Each participant thus provides about 11 days worth of reaction time data. If we were to analyse this with a GLM, our inferences and predictions would be incorrect, but a linear mixed model will be of great use. We can in fact plot the variation in reaction time, across days, for each participant, to give us a sense of what we’re trying to do:

# Plot all data
fig = sns.relplot(data=sleep,
                  x='Days', y='Reaction', 
                  col_wrap=6,
                  s=250, color='black',
                  alpha=.5,
                  col='Subject')

../_images/69240505735639f24e9ac0b769384de50597717468ab7148c2cd73daba5069d5.png

As can be seen, there’s a lot of variability here. Lets first use the (incorrect) GLM to predict how reaction time changes with increasing time spent with poor sleep, and see how it looks:

# An incorrect GLM
glm = smf.ols('Reaction ~ Days', data=sleep).fit()

__Records shown__
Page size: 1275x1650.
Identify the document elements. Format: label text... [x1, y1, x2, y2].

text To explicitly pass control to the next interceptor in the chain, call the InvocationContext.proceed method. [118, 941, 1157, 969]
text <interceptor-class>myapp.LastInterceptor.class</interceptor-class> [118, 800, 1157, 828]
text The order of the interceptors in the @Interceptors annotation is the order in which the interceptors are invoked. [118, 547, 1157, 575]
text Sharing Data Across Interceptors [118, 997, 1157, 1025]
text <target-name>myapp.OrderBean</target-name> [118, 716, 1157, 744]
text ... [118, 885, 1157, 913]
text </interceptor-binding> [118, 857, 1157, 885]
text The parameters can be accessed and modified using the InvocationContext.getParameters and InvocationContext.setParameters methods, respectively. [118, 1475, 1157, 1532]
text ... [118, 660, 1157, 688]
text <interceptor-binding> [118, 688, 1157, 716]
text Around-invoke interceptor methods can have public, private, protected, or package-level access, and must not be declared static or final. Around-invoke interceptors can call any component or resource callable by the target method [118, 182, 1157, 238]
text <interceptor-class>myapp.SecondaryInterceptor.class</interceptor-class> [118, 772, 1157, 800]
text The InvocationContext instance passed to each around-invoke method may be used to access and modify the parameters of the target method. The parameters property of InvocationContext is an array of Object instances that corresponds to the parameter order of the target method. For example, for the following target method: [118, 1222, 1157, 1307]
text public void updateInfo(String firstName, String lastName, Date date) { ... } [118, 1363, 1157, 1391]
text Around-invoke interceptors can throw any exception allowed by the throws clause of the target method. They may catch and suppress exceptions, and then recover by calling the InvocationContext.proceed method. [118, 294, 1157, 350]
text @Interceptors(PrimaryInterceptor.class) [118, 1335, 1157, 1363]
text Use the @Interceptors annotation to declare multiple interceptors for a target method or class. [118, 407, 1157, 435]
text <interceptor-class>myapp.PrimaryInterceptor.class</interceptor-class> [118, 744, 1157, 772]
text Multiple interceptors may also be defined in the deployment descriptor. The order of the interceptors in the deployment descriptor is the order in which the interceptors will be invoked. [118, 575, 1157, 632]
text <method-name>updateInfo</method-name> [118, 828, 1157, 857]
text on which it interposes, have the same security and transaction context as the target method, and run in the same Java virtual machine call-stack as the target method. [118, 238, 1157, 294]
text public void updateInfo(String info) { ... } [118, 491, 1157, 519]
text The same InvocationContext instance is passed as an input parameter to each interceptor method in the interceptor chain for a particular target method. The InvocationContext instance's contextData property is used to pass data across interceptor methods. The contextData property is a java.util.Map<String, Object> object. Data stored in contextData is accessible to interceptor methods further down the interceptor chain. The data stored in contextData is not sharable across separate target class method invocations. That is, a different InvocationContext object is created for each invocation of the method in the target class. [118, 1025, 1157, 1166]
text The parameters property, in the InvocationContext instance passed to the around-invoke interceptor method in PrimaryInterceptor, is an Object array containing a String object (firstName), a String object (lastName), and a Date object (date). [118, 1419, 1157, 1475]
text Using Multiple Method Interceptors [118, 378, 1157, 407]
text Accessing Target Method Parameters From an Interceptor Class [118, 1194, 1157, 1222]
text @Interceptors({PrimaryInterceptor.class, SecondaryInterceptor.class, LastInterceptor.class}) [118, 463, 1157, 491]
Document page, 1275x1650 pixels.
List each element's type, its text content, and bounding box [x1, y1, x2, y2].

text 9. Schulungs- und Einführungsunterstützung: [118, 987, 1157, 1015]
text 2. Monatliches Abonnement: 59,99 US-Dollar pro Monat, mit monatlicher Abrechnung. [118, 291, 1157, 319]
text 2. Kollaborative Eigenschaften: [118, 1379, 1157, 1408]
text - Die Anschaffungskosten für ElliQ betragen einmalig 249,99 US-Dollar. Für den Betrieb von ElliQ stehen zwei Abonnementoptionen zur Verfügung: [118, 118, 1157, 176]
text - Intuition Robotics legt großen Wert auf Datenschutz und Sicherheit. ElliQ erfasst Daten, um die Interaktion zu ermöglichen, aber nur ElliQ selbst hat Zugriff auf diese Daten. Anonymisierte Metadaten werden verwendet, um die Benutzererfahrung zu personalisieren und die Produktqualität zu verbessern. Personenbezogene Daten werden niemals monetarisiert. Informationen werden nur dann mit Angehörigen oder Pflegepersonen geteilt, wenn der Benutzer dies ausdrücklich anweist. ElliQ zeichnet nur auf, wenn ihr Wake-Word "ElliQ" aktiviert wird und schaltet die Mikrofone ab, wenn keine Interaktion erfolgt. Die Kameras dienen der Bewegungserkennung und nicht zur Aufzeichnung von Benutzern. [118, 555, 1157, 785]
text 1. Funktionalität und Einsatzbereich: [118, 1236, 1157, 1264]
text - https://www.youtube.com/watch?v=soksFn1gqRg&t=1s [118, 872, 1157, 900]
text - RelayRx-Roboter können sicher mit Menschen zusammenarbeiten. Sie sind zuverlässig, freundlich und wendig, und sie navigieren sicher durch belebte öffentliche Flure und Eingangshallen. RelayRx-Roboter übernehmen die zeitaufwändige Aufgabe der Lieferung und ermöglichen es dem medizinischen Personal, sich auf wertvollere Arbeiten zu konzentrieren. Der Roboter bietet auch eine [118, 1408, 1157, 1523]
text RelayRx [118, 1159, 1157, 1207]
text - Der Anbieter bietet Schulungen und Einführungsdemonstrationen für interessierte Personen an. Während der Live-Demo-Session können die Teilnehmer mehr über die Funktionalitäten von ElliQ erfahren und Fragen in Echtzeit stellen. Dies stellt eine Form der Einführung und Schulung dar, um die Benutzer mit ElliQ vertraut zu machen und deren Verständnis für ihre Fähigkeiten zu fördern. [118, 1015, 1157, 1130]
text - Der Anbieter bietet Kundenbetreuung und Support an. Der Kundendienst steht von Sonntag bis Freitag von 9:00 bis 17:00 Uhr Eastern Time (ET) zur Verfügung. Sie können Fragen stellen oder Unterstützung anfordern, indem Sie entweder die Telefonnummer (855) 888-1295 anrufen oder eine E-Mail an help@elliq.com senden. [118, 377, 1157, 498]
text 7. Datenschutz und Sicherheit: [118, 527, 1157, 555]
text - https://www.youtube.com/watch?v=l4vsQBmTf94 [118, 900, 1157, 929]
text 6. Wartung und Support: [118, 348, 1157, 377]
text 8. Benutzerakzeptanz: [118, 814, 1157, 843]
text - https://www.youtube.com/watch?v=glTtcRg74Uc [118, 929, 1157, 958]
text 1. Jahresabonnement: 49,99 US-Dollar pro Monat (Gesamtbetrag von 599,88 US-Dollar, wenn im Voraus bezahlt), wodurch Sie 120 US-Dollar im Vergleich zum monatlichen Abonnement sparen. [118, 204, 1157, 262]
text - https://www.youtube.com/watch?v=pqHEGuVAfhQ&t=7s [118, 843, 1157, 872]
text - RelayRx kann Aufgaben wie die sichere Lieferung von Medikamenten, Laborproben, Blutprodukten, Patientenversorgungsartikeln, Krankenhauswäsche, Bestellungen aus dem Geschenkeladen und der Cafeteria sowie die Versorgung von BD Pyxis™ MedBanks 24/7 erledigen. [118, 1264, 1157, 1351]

__Task requirements__
In the source text, about how many days of reaction time data does each participant provide?

__Exercise output__
About 11 days.